Can California choose how pigs are raised in Iowa or Ohio? Should California state agents be able to fly across the country and inspect farms, demand reams of paper records, and hassle people who are not California citizens? The Taxpayer Defense Center has weighed in to say “no” in a case the U.S. Supreme Court will consider next Term.
National Pork Producers Council v. Ross is a challenge to a California law prohibiting the sale of pork unless the pigs—99.87% of which come from outside the state—are raised in a way consistent with California’s restrictive animal-rights standards.
This isn’t the first time California has tried to nationalize its policy preferences. California has had cases brought against it in a variety of contexts, from laws governing subjects from foie gras to low-carbon fuel, for example, but the Supreme Court had passed on those cases. This time, the Supreme Court has agreed to hear the case and decide what happens to pork production standards.
The Dormant Commerce Clause refers to the prohibition, implicit in the Commerce Clause, against states legislating in a way that discriminates against or excessively burdens interstate commerce. The Constitution’s Commerce Clause is a grant of power to Congress to regulate interstate and foreign commerce, and some of the current justices on the Supreme Court have expressed concern that the Dormant Commerce Clause does not have a basis in the original meaning of the Constitution.
In our amicus curiae (“friend of the court”) brief, NTUF argues the very purpose of the Founders in shedding the Articles of Confederation and writing the Constitution instead was to protect interstate commerce, and that the Dormant Commerce Clause is within the original understanding of the Constitution. A state trying to reach beyond its borders to regulate interstate trade was a real problem at the founding, as reflected in James Madison’s Journal covering the Constitutional Convention and the Federalist Papers defense of the federal Constitution. Multiple provisions of the Constitution protect interstate commerce, but the Commerce Clause is the broadest bulwark now available.

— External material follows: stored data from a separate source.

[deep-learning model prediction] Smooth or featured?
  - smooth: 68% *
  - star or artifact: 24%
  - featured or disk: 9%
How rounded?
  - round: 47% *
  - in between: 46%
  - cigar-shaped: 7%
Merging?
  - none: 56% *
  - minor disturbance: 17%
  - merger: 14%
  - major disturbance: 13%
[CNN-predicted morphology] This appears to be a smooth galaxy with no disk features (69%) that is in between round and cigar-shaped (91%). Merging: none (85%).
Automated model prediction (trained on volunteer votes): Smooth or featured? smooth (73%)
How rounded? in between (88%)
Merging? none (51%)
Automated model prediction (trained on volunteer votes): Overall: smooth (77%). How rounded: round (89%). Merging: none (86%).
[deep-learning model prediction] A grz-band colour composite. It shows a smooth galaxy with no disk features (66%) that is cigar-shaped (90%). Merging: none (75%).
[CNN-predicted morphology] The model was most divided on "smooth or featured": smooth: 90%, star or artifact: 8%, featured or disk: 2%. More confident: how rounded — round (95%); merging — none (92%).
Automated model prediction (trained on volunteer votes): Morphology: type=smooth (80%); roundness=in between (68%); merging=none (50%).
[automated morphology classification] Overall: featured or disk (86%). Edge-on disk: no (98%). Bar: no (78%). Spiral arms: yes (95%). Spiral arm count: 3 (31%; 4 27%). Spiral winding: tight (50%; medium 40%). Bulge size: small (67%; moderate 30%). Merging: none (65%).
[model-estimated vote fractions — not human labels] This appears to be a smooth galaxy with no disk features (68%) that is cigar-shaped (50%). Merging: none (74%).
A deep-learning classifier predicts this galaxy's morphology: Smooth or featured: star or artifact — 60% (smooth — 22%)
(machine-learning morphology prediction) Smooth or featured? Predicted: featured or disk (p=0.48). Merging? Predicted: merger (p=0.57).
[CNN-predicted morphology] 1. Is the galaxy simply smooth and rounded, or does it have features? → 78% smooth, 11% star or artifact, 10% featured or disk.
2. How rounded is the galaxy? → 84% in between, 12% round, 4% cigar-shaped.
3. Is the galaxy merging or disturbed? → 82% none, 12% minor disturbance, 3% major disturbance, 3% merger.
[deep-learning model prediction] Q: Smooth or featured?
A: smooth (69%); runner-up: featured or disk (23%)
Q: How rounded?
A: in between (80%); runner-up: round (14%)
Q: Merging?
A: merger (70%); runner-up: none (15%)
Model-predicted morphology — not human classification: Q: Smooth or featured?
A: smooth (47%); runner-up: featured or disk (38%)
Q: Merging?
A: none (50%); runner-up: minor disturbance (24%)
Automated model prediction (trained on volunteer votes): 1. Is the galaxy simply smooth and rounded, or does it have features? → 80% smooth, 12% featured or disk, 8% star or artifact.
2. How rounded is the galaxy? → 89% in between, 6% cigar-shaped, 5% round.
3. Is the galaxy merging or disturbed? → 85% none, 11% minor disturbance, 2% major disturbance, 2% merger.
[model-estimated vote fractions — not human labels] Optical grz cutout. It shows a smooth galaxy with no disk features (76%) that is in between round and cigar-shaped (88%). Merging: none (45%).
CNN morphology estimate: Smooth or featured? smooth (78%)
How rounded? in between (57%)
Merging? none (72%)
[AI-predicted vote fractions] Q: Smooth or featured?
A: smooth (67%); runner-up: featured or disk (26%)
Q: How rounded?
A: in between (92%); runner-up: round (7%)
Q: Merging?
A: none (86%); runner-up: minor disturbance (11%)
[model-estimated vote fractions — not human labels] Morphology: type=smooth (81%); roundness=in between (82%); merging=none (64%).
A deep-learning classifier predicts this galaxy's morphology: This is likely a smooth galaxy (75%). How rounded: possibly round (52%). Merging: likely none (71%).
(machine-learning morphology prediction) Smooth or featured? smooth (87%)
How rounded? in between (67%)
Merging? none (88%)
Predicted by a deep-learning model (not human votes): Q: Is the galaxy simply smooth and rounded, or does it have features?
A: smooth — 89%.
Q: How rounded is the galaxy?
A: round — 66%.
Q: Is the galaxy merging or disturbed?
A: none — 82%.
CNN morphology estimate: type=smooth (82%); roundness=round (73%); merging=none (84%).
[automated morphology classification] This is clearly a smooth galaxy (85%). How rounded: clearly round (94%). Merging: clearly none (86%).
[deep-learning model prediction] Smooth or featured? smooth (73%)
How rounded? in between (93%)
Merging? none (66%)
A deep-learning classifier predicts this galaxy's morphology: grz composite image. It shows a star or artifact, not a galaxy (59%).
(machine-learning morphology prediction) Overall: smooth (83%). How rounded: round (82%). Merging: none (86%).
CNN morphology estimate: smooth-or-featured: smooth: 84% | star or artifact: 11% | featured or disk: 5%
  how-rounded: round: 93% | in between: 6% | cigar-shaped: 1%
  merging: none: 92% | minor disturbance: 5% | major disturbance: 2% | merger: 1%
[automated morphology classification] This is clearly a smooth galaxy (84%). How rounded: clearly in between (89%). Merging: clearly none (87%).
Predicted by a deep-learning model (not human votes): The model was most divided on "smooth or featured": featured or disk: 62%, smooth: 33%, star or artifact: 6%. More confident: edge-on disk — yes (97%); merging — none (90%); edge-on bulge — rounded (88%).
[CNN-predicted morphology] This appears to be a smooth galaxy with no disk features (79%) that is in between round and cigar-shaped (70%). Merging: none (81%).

The Dormant Commerce Clause, applied early in our history under the Marshall Court, exists to resolve cases and controversies on state regulation of interstate commerce where Congress has not expressly legislated. To avoid the Dormant Commerce Clause is to leave unresolved serious cases reaching the core of why the Founders drafted the Constitution. One of the leading Dormant Commerce Clause cases, Pike v. Bruce Church, provides a narrow, as-applied framework for resolving cases. It grants relief where needed, without the Supreme Court legislating from the bench.
In our brief, we encourage the Court to use Pike to resolve the Pork Producers challenge and conclude that California went too far in seeking to appoint itself as regulator of the treatment of pigs in other states. The Supreme Court will hear oral arguments in the case on October 11, 2022.